TRY IT:
For each line in the data below that holds "moderate", return a copy.

::::

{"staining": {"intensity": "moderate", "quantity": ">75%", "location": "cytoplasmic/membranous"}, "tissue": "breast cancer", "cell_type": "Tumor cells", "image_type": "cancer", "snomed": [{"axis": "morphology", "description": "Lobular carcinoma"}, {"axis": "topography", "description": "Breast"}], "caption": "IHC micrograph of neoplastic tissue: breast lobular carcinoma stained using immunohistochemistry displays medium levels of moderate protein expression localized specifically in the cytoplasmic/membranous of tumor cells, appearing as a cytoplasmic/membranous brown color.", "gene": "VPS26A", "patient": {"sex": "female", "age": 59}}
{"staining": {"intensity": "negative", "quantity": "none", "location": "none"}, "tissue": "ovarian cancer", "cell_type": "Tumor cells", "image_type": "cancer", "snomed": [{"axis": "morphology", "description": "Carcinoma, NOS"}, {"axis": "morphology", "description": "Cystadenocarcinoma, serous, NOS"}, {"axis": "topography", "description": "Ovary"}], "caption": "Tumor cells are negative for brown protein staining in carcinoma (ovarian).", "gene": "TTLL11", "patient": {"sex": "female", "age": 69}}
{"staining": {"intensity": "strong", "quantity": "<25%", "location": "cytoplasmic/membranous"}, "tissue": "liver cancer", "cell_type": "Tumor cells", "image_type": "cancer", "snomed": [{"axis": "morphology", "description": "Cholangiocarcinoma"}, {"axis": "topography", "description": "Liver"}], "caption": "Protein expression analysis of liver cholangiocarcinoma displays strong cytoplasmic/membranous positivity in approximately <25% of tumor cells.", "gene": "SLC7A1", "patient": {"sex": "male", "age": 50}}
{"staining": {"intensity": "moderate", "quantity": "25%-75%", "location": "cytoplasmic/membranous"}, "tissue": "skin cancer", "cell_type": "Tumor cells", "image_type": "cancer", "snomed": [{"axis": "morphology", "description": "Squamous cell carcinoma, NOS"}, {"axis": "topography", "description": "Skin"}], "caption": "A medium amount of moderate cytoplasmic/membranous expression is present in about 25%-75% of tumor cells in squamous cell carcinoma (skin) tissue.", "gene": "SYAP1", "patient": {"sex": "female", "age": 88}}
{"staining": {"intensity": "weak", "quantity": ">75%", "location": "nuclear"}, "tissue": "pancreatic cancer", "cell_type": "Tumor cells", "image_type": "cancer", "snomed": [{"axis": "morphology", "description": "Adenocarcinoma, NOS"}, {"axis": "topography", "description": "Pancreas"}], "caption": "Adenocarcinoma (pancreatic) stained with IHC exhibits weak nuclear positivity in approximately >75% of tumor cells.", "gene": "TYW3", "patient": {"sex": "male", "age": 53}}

::::

FINAL ANSWER:
{"staining": {"intensity": "moderate", "quantity": ">75%", "location": "cytoplasmic/membranous"}, "tissue": "breast cancer", "cell_type": "Tumor cells", "image_type": "cancer", "snomed": [{"axis": "morphology", "description": "Lobular carcinoma"}, {"axis": "topography", "description": "Breast"}], "caption": "IHC micrograph of neoplastic tissue: breast lobular carcinoma stained using immunohistochemistry displays medium levels of moderate protein expression localized specifically in the cytoplasmic/membranous of tumor cells, appearing as a cytoplasmic/membranous brown color.", "gene": "VPS26A", "patient": {"sex": "female", "age": 59}}
{"staining": {"intensity": "moderate", "quantity": "25%-75%", "location": "cytoplasmic/membranous"}, "tissue": "skin cancer", "cell_type": "Tumor cells", "image_type": "cancer", "snomed": [{"axis": "morphology", "description": "Squamous cell carcinoma, NOS"}, {"axis": "topography", "description": "Skin"}], "caption": "A medium amount of moderate cytoplasmic/membranous expression is present in about 25%-75% of tumor cells in squamous cell carcinoma (skin) tissue.", "gene": "SYAP1", "patient": {"sex": "female", "age": 88}}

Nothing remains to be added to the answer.